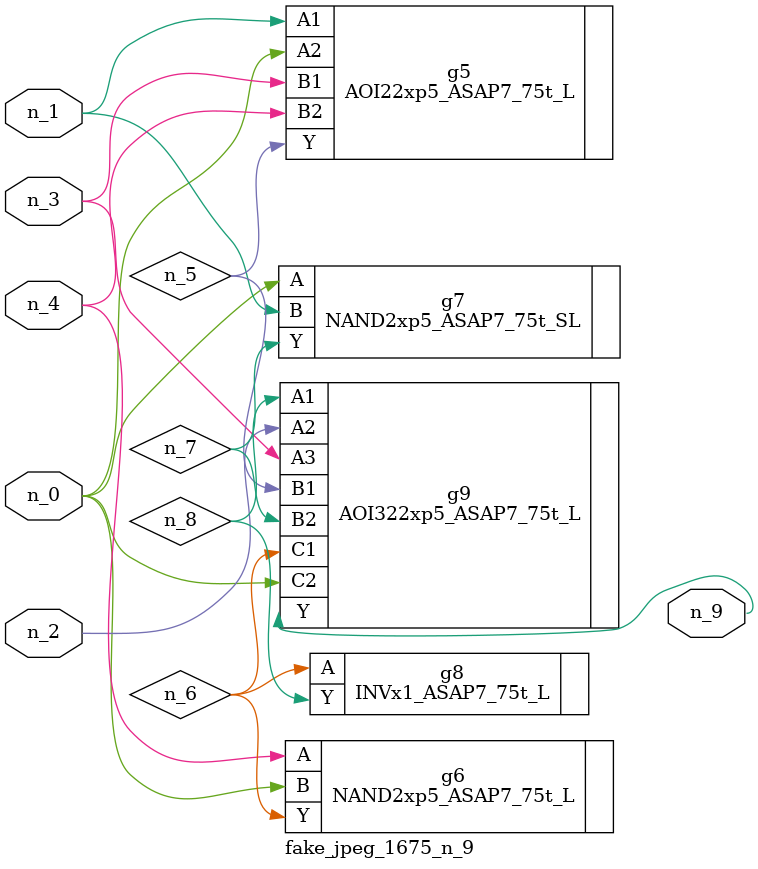
<source format=v>
module fake_jpeg_1675_n_9 (n_3, n_2, n_1, n_0, n_4, n_9);

input n_3;
input n_2;
input n_1;
input n_0;
input n_4;

output n_9;

wire n_8;
wire n_6;
wire n_5;
wire n_7;

AOI22xp5_ASAP7_75t_L g5 ( 
.A1(n_1),
.A2(n_0),
.B1(n_3),
.B2(n_4),
.Y(n_5)
);

NAND2xp5_ASAP7_75t_L g6 ( 
.A(n_4),
.B(n_0),
.Y(n_6)
);

NAND2xp5_ASAP7_75t_SL g7 ( 
.A(n_0),
.B(n_1),
.Y(n_7)
);

INVx1_ASAP7_75t_L g8 ( 
.A(n_6),
.Y(n_8)
);

AOI322xp5_ASAP7_75t_L g9 ( 
.A1(n_8),
.A2(n_2),
.A3(n_3),
.B1(n_5),
.B2(n_7),
.C1(n_6),
.C2(n_0),
.Y(n_9)
);


endmodule
</source>
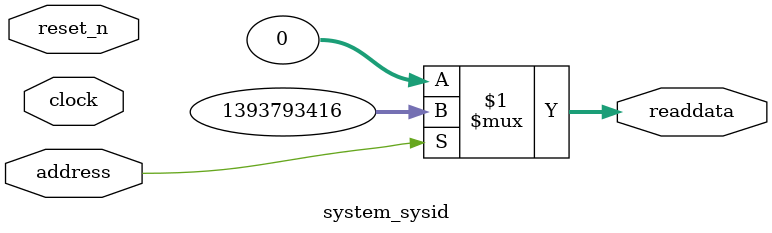
<source format=v>

`timescale 1ns / 1ps
// synthesis translate_on

// turn off superfluous verilog processor warnings 
// altera message_level Level1 
// altera message_off 10034 10035 10036 10037 10230 10240 10030 

module system_sysid (
               // inputs:
                address,
                clock,
                reset_n,

               // outputs:
                readdata
             )
;

  output  [ 31: 0] readdata;
  input            address;
  input            clock;
  input            reset_n;

  wire    [ 31: 0] readdata;
  //control_slave, which is an e_avalon_slave
  assign readdata = address ? 1393793416 : 0;

endmodule




</source>
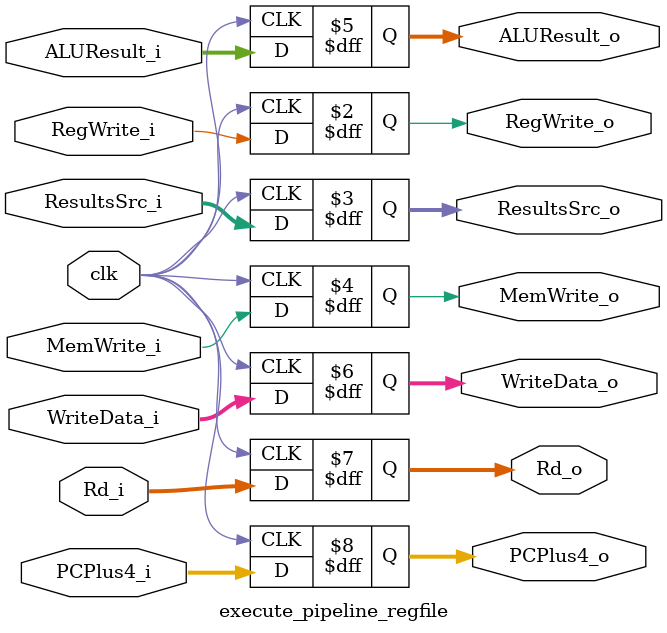
<source format=sv>
module execute_pipeline_regfile #(
    parameter   DATA_WIDTH = 32
) (
    input logic                     clk,

    input logic                     RegWrite_i,
    input logic [1:0]               ResultsSrc_i,
    input logic                     MemWrite_i,
    input logic [DATA_WIDTH-1:0]    ALUResult_i,
    input logic [DATA_WIDTH-1:0]    WriteData_i,
    input logic [4:0]               Rd_i,
    input logic [DATA_WIDTH-1:0]    PCPlus4_i,
    
    output logic                    RegWrite_o,
    output logic [1:0]              ResultsSrc_o,
    output logic                    MemWrite_o,
    output logic [DATA_WIDTH-1:0]   ALUResult_o,
    output logic [DATA_WIDTH-1:0]   WriteData_o,
    output logic [4:0]              Rd_o,
    output logic [DATA_WIDTH-1:0]   PCPlus4_o
);

    always_ff @ (negedge clk) begin

        RegWrite_o      <= RegWrite_i;
        ResultsSrc_o    <= ResultsSrc_i;
        MemWrite_o      <= MemWrite_i;
        ALUResult_o     <= ALUResult_i;
        WriteData_o     <= WriteData_i;
        Rd_o            <= Rd_i;
        PCPlus4_o       <= PCPlus4_i;
        
    end

endmodule

/*
TO REMOVE PIPELINING AND RETURN TO SINGLE-CYCLE:
- remove/comment out clock variable
- change "always_ff @ (negedge clk)" -- to -> "always_comb"
*/

</source>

—————

- _What is being asked_
Output the records exactly, and let none of their pictures appear in the copy.

- _Task output_
<source format=v>
module fake_jpeg_1675_n_9 (n_3, n_2, n_1, n_0, n_4, n_9);

input n_3;
input n_2;
input n_1;
input n_0;
input n_4;

output n_9;

wire n_8;
wire n_6;
wire n_5;
wire n_7;

AOI22xp5_ASAP7_75t_L g5 ( 
.A1(n_1),
.A2(n_0),
.B1(n_3),
.B2(n_4),
.Y(n_5)
);

NAND2xp5_ASAP7_75t_L g6 ( 
.A(n_4),
.B(n_0),
.Y(n_6)
);

NAND2xp5_ASAP7_75t_SL g7 ( 
.A(n_0),
.B(n_1),
.Y(n_7)
);

INVx1_ASAP7_75t_L g8 ( 
.A(n_6),
.Y(n_8)
);

AOI322xp5_ASAP7_75t_L g9 ( 
.A1(n_8),
.A2(n_2),
.A3(n_3),
.B1(n_5),
.B2(n_7),
.C1(n_6),
.C2(n_0),
.Y(n_9)
);


endmodule
</source>
<source format=v>

`timescale 1ns / 1ps
// synthesis translate_on

// turn off superfluous verilog processor warnings 
// altera message_level Level1 
// altera message_off 10034 10035 10036 10037 10230 10240 10030 

module system_sysid (
               // inputs:
                address,
                clock,
                reset_n,

               // outputs:
                readdata
             )
;

  output  [ 31: 0] readdata;
  input            address;
  input            clock;
  input            reset_n;

  wire    [ 31: 0] readdata;
  //control_slave, which is an e_avalon_slave
  assign readdata = address ? 1393793416 : 0;

endmodule




</source>
<source format=sv>
module execute_pipeline_regfile #(
    parameter   DATA_WIDTH = 32
) (
    input logic                     clk,

    input logic                     RegWrite_i,
    input logic [1:0]               ResultsSrc_i,
    input logic                     MemWrite_i,
    input logic [DATA_WIDTH-1:0]    ALUResult_i,
    input logic [DATA_WIDTH-1:0]    WriteData_i,
    input logic [4:0]               Rd_i,
    input logic [DATA_WIDTH-1:0]    PCPlus4_i,
    
    output logic                    RegWrite_o,
    output logic [1:0]              ResultsSrc_o,
    output logic                    MemWrite_o,
    output logic [DATA_WIDTH-1:0]   ALUResult_o,
    output logic [DATA_WIDTH-1:0]   WriteData_o,
    output logic [4:0]              Rd_o,
    output logic [DATA_WIDTH-1:0]   PCPlus4_o
);

    always_ff @ (negedge clk) begin

        RegWrite_o      <= RegWrite_i;
        ResultsSrc_o    <= ResultsSrc_i;
        MemWrite_o      <= MemWrite_i;
        ALUResult_o     <= ALUResult_i;
        WriteData_o     <= WriteData_i;
        Rd_o            <= Rd_i;
        PCPlus4_o       <= PCPlus4_i;
        
    end

endmodule

/*
TO REMOVE PIPELINING AND RETURN TO SINGLE-CYCLE:
- remove/comment out clock variable
- change "always_ff @ (negedge clk)" -- to -> "always_comb"
*/

</source>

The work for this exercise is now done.